100 sf

Thursday, May 24, 2007

#20: The Stars My Destination (1956) by Alfred Bester

“This was a Golden Age, a time of high adventure, rich living, and hard dying…but nobody thought so. This was a future of fortune and theft, pillage and rapine, culture and vice…but nobody admitted it. This was an age of extremes, a fascinating century of freaks…but nobody loved it.”


The Stars My Destination is generally considered the sf The Count of Monte Cristo. The main character, Gully Foyle, is a directionless sailor who spends time in prison and escapes with the help of a fellow inmate, with riches near on the horizon. Not too unlike Edmond Dantes. Foyle is also driven by revenge. While left trapped on the merchant starship "Nomad" at the beginning of the novel, Foyle signals for help from a passing vessel, "Vorga." But "Vorga" leaves him to die, and Foyle finds something to live for…revenge. Foyle’s escapades accelerate from there. He spends time with a tribal group living on an asteroid, plans a terrorist bombing, takes on the identity of an upperclass dandy, and even trades in those dreaded weapons of mass destruction.
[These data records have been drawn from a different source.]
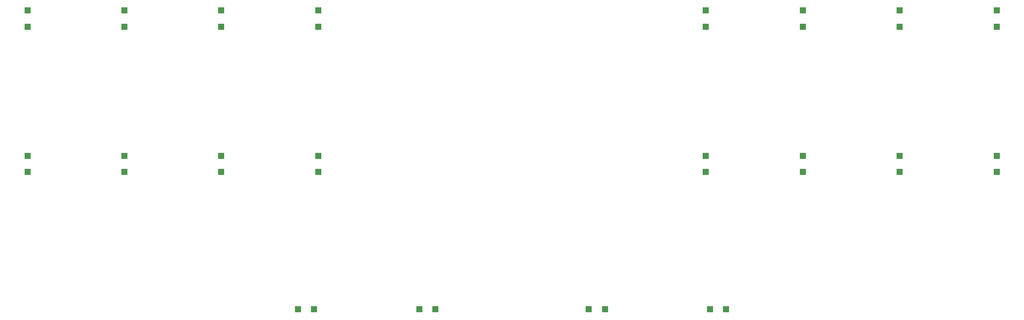
<source format=gtp>
%TF.GenerationSoftware,KiCad,Pcbnew,(6.0.0)*%
%TF.CreationDate,2022-01-10T09:23:07+09:00*%
%TF.ProjectId,orca_pcb,6f726361-5f70-4636-922e-6b696361645f,rev?*%
%TF.SameCoordinates,Original*%
%TF.FileFunction,Paste,Top*%
%TF.FilePolarity,Positive*%
%FSLAX46Y46*%
G04 Gerber Fmt 4.6, Leading zero omitted, Abs format (unit mm)*
G04 Created by KiCad (PCBNEW (6.0.0)) date 2022-01-10 09:23:07*
%MOMM*%
%LPD*%
G01*
G04 APERTURE LIST*
%ADD10R,1.200000X1.200000*%
G04 APERTURE END LIST*
D10*
%TO.C,D25*%
X142955000Y6000000D03*
X139805000Y6000000D03*
%TD*%
%TO.C,D24*%
X119205000Y6000000D03*
X116055000Y6000000D03*
%TD*%
%TO.C,D23*%
X85955000Y6000000D03*
X82805000Y6000000D03*
%TD*%
%TO.C,D22*%
X62205000Y6000000D03*
X59055000Y6000000D03*
%TD*%
%TO.C,D17*%
X196000000Y36075000D03*
X196000000Y32925000D03*
%TD*%
%TO.C,D16*%
X177000000Y32925000D03*
X177000000Y36075000D03*
%TD*%
%TO.C,D15*%
X158000000Y36075000D03*
X158000000Y32925000D03*
%TD*%
%TO.C,D14*%
X139000000Y36075000D03*
X139000000Y32925000D03*
%TD*%
%TO.C,D13*%
X63000000Y36075000D03*
X63000000Y32925000D03*
%TD*%
%TO.C,D12*%
X44000000Y36075000D03*
X44000000Y32925000D03*
%TD*%
%TO.C,D11*%
X25000000Y36075000D03*
X25000000Y32925000D03*
%TD*%
%TO.C,D10*%
X6000000Y36075000D03*
X6000000Y32925000D03*
%TD*%
%TO.C,D07*%
X196000000Y64575000D03*
X196000000Y61425000D03*
%TD*%
%TO.C,D06*%
X177000000Y64575000D03*
X177000000Y61425000D03*
%TD*%
%TO.C,D05*%
X158000000Y64575000D03*
X158000000Y61425000D03*
%TD*%
%TO.C,D04*%
X139000000Y64575000D03*
X139000000Y61425000D03*
%TD*%
%TO.C,D03*%
X63000000Y64575000D03*
X63000000Y61425000D03*
%TD*%
%TO.C,D02*%
X44000000Y61425000D03*
X44000000Y64575000D03*
%TD*%
%TO.C,D01*%
X25000000Y64575000D03*
X25000000Y61425000D03*
%TD*%
%TO.C,D00*%
X6000000Y64575000D03*
X6000000Y61425000D03*
%TD*%
M02*

</source>
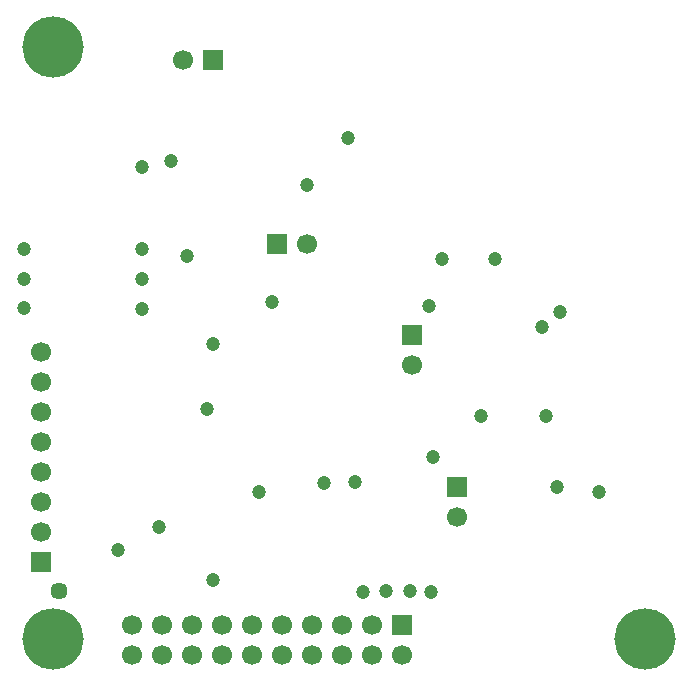
<source format=gbs>
G04 Layer_Color=16711935*
%FSLAX24Y24*%
%MOIN*%
G70*
G01*
G75*
%ADD49R,0.0669X0.0669*%
%ADD50C,0.0669*%
%ADD51R,0.0669X0.0669*%
%ADD52C,0.0571*%
%ADD53C,0.0472*%
%ADD54C,0.2047*%
D49*
X8843Y14528D02*
D03*
X6709Y20669D02*
D03*
X12992Y1827D02*
D03*
D50*
X9843Y14528D02*
D03*
X5709Y20669D02*
D03*
X14843Y5457D02*
D03*
X13346Y10496D02*
D03*
X12992Y827D02*
D03*
X11992Y1827D02*
D03*
Y827D02*
D03*
X10992Y1827D02*
D03*
Y827D02*
D03*
X9992Y1827D02*
D03*
Y827D02*
D03*
X8992Y1827D02*
D03*
Y827D02*
D03*
X7992Y1827D02*
D03*
Y827D02*
D03*
X6992Y1827D02*
D03*
Y827D02*
D03*
X5992Y1827D02*
D03*
Y827D02*
D03*
X4992Y1827D02*
D03*
Y827D02*
D03*
X3992Y1827D02*
D03*
Y827D02*
D03*
X984Y4937D02*
D03*
Y5937D02*
D03*
Y6937D02*
D03*
Y7937D02*
D03*
Y8937D02*
D03*
Y9937D02*
D03*
Y10937D02*
D03*
D51*
X14843Y6457D02*
D03*
X13346Y11496D02*
D03*
X984Y3937D02*
D03*
D52*
X1575Y2992D02*
D03*
D53*
X11693Y2953D02*
D03*
X8661Y12598D02*
D03*
X19567Y6260D02*
D03*
X18189Y6457D02*
D03*
X14055Y7441D02*
D03*
X18268Y12283D02*
D03*
X17683Y11778D02*
D03*
X13918Y12480D02*
D03*
X9843Y16496D02*
D03*
X5315Y17323D02*
D03*
X4331Y17126D02*
D03*
Y13386D02*
D03*
Y12386D02*
D03*
X394Y12402D02*
D03*
X11220Y18071D02*
D03*
X14331Y14055D02*
D03*
X16102D02*
D03*
X17795Y8819D02*
D03*
X15630D02*
D03*
X6496Y9055D02*
D03*
X6693Y11220D02*
D03*
X3543Y4331D02*
D03*
X4921Y5118D02*
D03*
X394Y14370D02*
D03*
Y13386D02*
D03*
X11457Y6614D02*
D03*
X10394Y6575D02*
D03*
X8228Y6260D02*
D03*
X6693Y3348D02*
D03*
X13976Y2953D02*
D03*
X13268Y2992D02*
D03*
X12480D02*
D03*
X5827Y14134D02*
D03*
X4331Y14370D02*
D03*
D54*
X1378Y1378D02*
D03*
Y21102D02*
D03*
X21102Y1378D02*
D03*
M02*

</source>
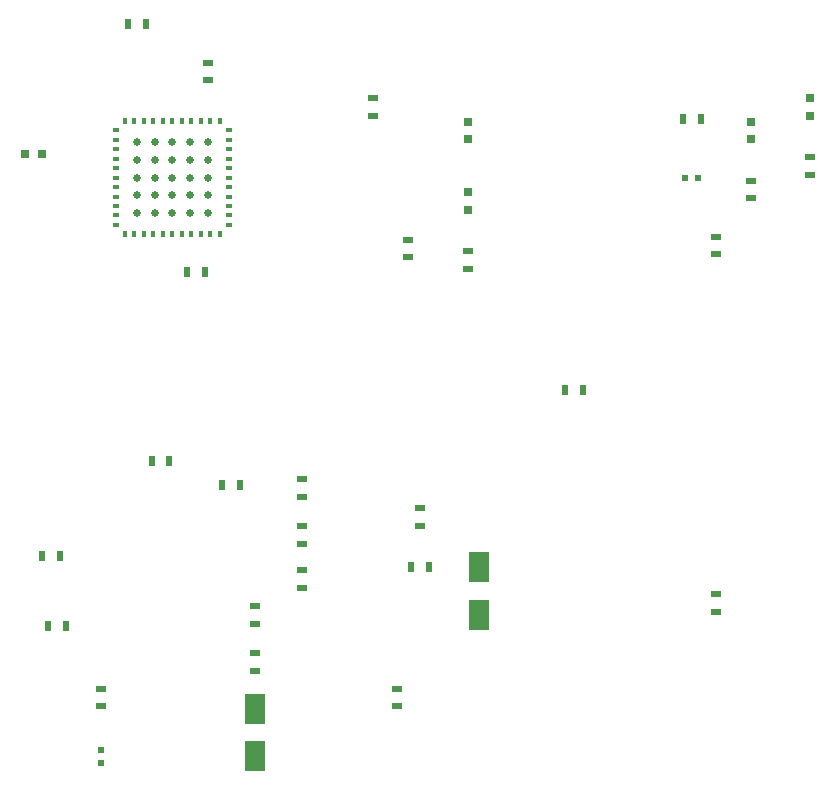
<source format=gbr>
G04 #@! TF.GenerationSoftware,KiCad,Pcbnew,(5.0.1)-3*
G04 #@! TF.CreationDate,2018-11-25T11:45:10-08:00*
G04 #@! TF.ProjectId,DashSight-Mezzanine-Card,4461736853696768742D4D657A7A616E,rev?*
G04 #@! TF.SameCoordinates,Original*
G04 #@! TF.FileFunction,Paste,Top*
G04 #@! TF.FilePolarity,Positive*
%FSLAX46Y46*%
G04 Gerber Fmt 4.6, Leading zero omitted, Abs format (unit mm)*
G04 Created by KiCad (PCBNEW (5.0.1)-3) date 25/11/2018 11:45:10 AM*
%MOMM*%
%LPD*%
G01*
G04 APERTURE LIST*
%ADD10C,0.650000*%
%ADD11R,0.550000X0.390000*%
%ADD12R,0.390000X0.550000*%
%ADD13R,0.500000X0.600000*%
%ADD14R,0.600000X0.500000*%
%ADD15R,0.750000X0.800000*%
%ADD16R,0.800000X0.750000*%
%ADD17R,1.800000X2.500000*%
%ADD18R,0.500000X0.900000*%
%ADD19R,0.900000X0.500000*%
G04 APERTURE END LIST*
D10*
G04 #@! TO.C,IC1*
X144000000Y-63000000D03*
X142500000Y-63000000D03*
X141000000Y-63000000D03*
X139500000Y-63000000D03*
X138000000Y-63000000D03*
X144000000Y-64500000D03*
X142500000Y-64500000D03*
X141000000Y-64500000D03*
X139500000Y-64500000D03*
X138000000Y-64500000D03*
X144000000Y-66000000D03*
X142500000Y-66000000D03*
X141000000Y-66000000D03*
X139500000Y-66000000D03*
X138000000Y-66000000D03*
X144000000Y-67500000D03*
X142500000Y-67500000D03*
X141000000Y-67500000D03*
X139500000Y-67500000D03*
X138000000Y-67500000D03*
X144000000Y-69000000D03*
X142500000Y-69000000D03*
X141000000Y-69000000D03*
X139500000Y-69000000D03*
X138000000Y-69000000D03*
D11*
X136200000Y-70000000D03*
X136200000Y-69200000D03*
X136200000Y-68400000D03*
X136200000Y-67600000D03*
X136200000Y-66800000D03*
X136200000Y-66000000D03*
X136200000Y-65200000D03*
X136200000Y-64400000D03*
X136200000Y-63600000D03*
X136200000Y-62800000D03*
X136200000Y-62000000D03*
D12*
X137000000Y-61200000D03*
X137800000Y-61200000D03*
X138600000Y-61200000D03*
X139400000Y-61200000D03*
X140200000Y-61200000D03*
X141000000Y-61200000D03*
X141800000Y-61200000D03*
X142600000Y-61200000D03*
X143400000Y-61200000D03*
X144200000Y-61200000D03*
X145000000Y-61200000D03*
D11*
X145800000Y-62000000D03*
X145800000Y-62800000D03*
X145800000Y-63600000D03*
X145800000Y-64400000D03*
X145800000Y-65200000D03*
X145800000Y-66000000D03*
X145800000Y-66800000D03*
X145800000Y-67600000D03*
X145800000Y-68400000D03*
X145800000Y-69200000D03*
X145800000Y-70000000D03*
D12*
X145000000Y-70800000D03*
X144200000Y-70800000D03*
X143400000Y-70800000D03*
X142600000Y-70800000D03*
X141800000Y-70800000D03*
X141000000Y-70800000D03*
X140200000Y-70800000D03*
X139400000Y-70800000D03*
X138600000Y-70800000D03*
X137800000Y-70800000D03*
X137000000Y-70800000D03*
G04 #@! TD*
D13*
G04 #@! TO.C,C2*
X135000000Y-115550000D03*
X135000000Y-114450000D03*
G04 #@! TD*
D14*
G04 #@! TO.C,C8*
X184450000Y-66000000D03*
X185550000Y-66000000D03*
G04 #@! TD*
D15*
G04 #@! TO.C,C3*
X195000000Y-59250000D03*
X195000000Y-60750000D03*
G04 #@! TD*
G04 #@! TO.C,C4*
X190000000Y-61250000D03*
X190000000Y-62750000D03*
G04 #@! TD*
D16*
G04 #@! TO.C,C5*
X128500000Y-64000000D03*
X130000000Y-64000000D03*
G04 #@! TD*
D15*
G04 #@! TO.C,C6*
X166000000Y-68750000D03*
X166000000Y-67250000D03*
G04 #@! TD*
G04 #@! TO.C,C7*
X166000000Y-61250000D03*
X166000000Y-62750000D03*
G04 #@! TD*
D17*
G04 #@! TO.C,D2*
X148000000Y-115000000D03*
X148000000Y-111000000D03*
G04 #@! TD*
G04 #@! TO.C,D3*
X167000000Y-103000000D03*
X167000000Y-99000000D03*
G04 #@! TD*
D18*
G04 #@! TO.C,L1*
X137250000Y-53000000D03*
X138750000Y-53000000D03*
G04 #@! TD*
D19*
G04 #@! TO.C,R25*
X152000000Y-95500000D03*
X152000000Y-97000000D03*
G04 #@! TD*
G04 #@! TO.C,R26*
X152000000Y-99250000D03*
X152000000Y-100750000D03*
G04 #@! TD*
D18*
G04 #@! TO.C,R27*
X146750000Y-92000000D03*
X145250000Y-92000000D03*
G04 #@! TD*
G04 #@! TO.C,R28*
X140750000Y-90000000D03*
X139250000Y-90000000D03*
G04 #@! TD*
D19*
G04 #@! TO.C,R29*
X162000000Y-95500000D03*
X162000000Y-94000000D03*
G04 #@! TD*
D18*
G04 #@! TO.C,R30*
X162750000Y-99000000D03*
X161250000Y-99000000D03*
G04 #@! TD*
D19*
G04 #@! TO.C,R1*
X144000000Y-56250000D03*
X144000000Y-57750000D03*
G04 #@! TD*
D18*
G04 #@! TO.C,R23*
X130000000Y-98000000D03*
X131500000Y-98000000D03*
G04 #@! TD*
G04 #@! TO.C,R21*
X130500000Y-104000000D03*
X132000000Y-104000000D03*
G04 #@! TD*
D19*
G04 #@! TO.C,R19*
X135000000Y-109250000D03*
X135000000Y-110750000D03*
G04 #@! TD*
D18*
G04 #@! TO.C,R2*
X143750000Y-74000000D03*
X142250000Y-74000000D03*
G04 #@! TD*
D19*
G04 #@! TO.C,R18*
X148000000Y-102250000D03*
X148000000Y-103750000D03*
G04 #@! TD*
G04 #@! TO.C,R24*
X152000000Y-91500000D03*
X152000000Y-93000000D03*
G04 #@! TD*
G04 #@! TO.C,R16*
X161000000Y-72750000D03*
X161000000Y-71250000D03*
G04 #@! TD*
G04 #@! TO.C,R15*
X166000000Y-73750000D03*
X166000000Y-72250000D03*
G04 #@! TD*
D18*
G04 #@! TO.C,R3*
X175750000Y-84000000D03*
X174250000Y-84000000D03*
G04 #@! TD*
G04 #@! TO.C,R12*
X184250000Y-61000000D03*
X185750000Y-61000000D03*
G04 #@! TD*
D19*
G04 #@! TO.C,R11*
X187000000Y-72500000D03*
X187000000Y-71000000D03*
G04 #@! TD*
G04 #@! TO.C,R10*
X187000000Y-101250000D03*
X187000000Y-102750000D03*
G04 #@! TD*
G04 #@! TO.C,R6*
X190000000Y-67750000D03*
X190000000Y-66250000D03*
G04 #@! TD*
G04 #@! TO.C,R5*
X195000000Y-65750000D03*
X195000000Y-64250000D03*
G04 #@! TD*
G04 #@! TO.C,R4*
X158000000Y-59250000D03*
X158000000Y-60750000D03*
G04 #@! TD*
G04 #@! TO.C,R14*
X148000000Y-107750000D03*
X148000000Y-106250000D03*
G04 #@! TD*
G04 #@! TO.C,R8*
X160000000Y-109250000D03*
X160000000Y-110750000D03*
G04 #@! TD*
M02*

</source>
Literarily pulpy, this novel is perhaps Bester at his best.


Last time we left Alfred Bester, he was writing about the skills of the mind. And so TSMD begins. The landscape of human civilization was radically changed years in the past by a skill called jaunting. To jaunte is to travel from one point to another instantly, purely by thought. The ability was first discovered by Charles Fort Jaunte, and many of the early practitioners died while attempting it. But once the general populace gained the skill, all shit broke loose. The poor began jaunting out of slums, thieves jaunted into anything they could, the ruling class turned to sexual Puritanism, and security lost its meaning. By Foyle’s time, civilization has come to a relative calm again. But things are strange. For instance, the rich show their wealth by not jaunting—resorting to expensive bicycles before doing something so beneath them. The rich also keep their daughters locked in blind rooms that ensure no contact with the outside world. Purity. Virginity. Fascinating stuff.



Bester also takes a page from Golding and describes a tribal group of humans. Gully’s first stop on his revenge trip is an asteroid inhabited by the descendents of a stranded scientific research team. Calling themselves the “Scientific People,” they speak an odd dialect, tattoo themselves with elaborate Maori masks, and line the interior of the asteroid with parts scavenged from abandoned, wreaked, and lost space vessels. Foyle makes more than one visit to this strange asteroid during the course of the novel, and his sense of what these people are changes with every visit. Bester also describes a group of neo-Skoptsy. And they’re frightening. Instead of just settling for castration like their Russian cousins, these Skoptsy sever their central nervous system in a belief that sensation itself is the root of all evil. They spend the rest of their lives living in eternally dark catacombs on Mars, never again seeing, hearing, smelling, tasting, or touching. Gully Foyle calls them “the living dead.”


In the end, Bester seems to be looking towards the next stage in humanity in TSMD. Beyond rocketships and moon dreams, what does it really mean to have the stars as a destination. Gully Foyle finds out.

Poor Me


I set out to read a book a week on this project. It went well until I wanted to…I don’t know…read anything else, see a movie, get some sleep, make dinner, work in the yard, go for a bike ride, travel, etc. It’s looking like one a month is more reasonable for the foreseeable future. I hope to bump that up to two. Track me. I dare you!